> Instructions to follow
Lines with the word "elbow" are the answer; copy each of them from the data below.

> Extracted material
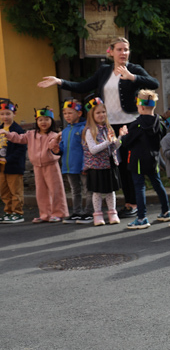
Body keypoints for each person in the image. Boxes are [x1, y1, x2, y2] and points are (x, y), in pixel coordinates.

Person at [38, 37, 160, 218]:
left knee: (130, 164)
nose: (123, 53)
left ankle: (133, 203)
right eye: (119, 49)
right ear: (111, 52)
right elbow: (82, 86)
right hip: (109, 126)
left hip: (130, 124)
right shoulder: (104, 71)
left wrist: (132, 77)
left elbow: (154, 83)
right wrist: (59, 81)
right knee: (117, 165)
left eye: (126, 50)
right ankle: (124, 203)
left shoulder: (134, 69)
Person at [3, 107, 68, 223]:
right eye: (40, 120)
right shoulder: (31, 134)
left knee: (55, 190)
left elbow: (53, 147)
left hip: (51, 166)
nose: (43, 122)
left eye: (47, 119)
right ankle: (45, 214)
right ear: (36, 121)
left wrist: (56, 139)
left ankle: (58, 213)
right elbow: (19, 138)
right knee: (41, 192)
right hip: (37, 167)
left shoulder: (53, 135)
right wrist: (7, 134)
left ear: (52, 121)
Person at [118, 90, 170, 230]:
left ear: (141, 107)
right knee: (157, 184)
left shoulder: (136, 124)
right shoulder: (160, 123)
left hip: (137, 160)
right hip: (154, 158)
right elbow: (162, 137)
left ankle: (142, 218)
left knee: (139, 187)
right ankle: (166, 211)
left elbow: (126, 143)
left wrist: (123, 135)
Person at [81, 98, 122, 226]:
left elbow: (113, 147)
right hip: (96, 166)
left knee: (110, 191)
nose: (101, 115)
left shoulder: (108, 128)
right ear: (91, 115)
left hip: (109, 164)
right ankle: (98, 214)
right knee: (97, 192)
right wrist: (108, 142)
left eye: (103, 112)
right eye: (98, 113)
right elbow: (93, 150)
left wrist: (120, 137)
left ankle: (112, 213)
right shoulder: (89, 131)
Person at [57, 99, 92, 223]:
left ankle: (89, 212)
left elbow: (87, 149)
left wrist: (85, 165)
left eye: (70, 113)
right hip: (69, 166)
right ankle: (76, 212)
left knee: (88, 189)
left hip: (83, 166)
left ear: (79, 113)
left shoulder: (84, 129)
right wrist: (56, 149)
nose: (67, 116)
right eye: (65, 113)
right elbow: (62, 148)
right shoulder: (65, 131)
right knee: (75, 190)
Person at [0, 98, 26, 223]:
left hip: (13, 165)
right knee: (4, 190)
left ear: (14, 113)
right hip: (1, 166)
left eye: (8, 114)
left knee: (15, 190)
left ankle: (17, 212)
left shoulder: (17, 129)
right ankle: (8, 211)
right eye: (2, 114)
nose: (5, 117)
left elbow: (21, 149)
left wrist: (8, 159)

> Task solution
right elbow: (82, 86)
left elbow: (154, 83)
left elbow: (53, 147)
right elbow: (19, 138)
right elbow: (162, 137)
left elbow: (126, 143)
left elbow: (113, 147)
right elbow: (93, 150)
left elbow: (87, 149)
right elbow: (62, 148)
left elbow: (21, 149)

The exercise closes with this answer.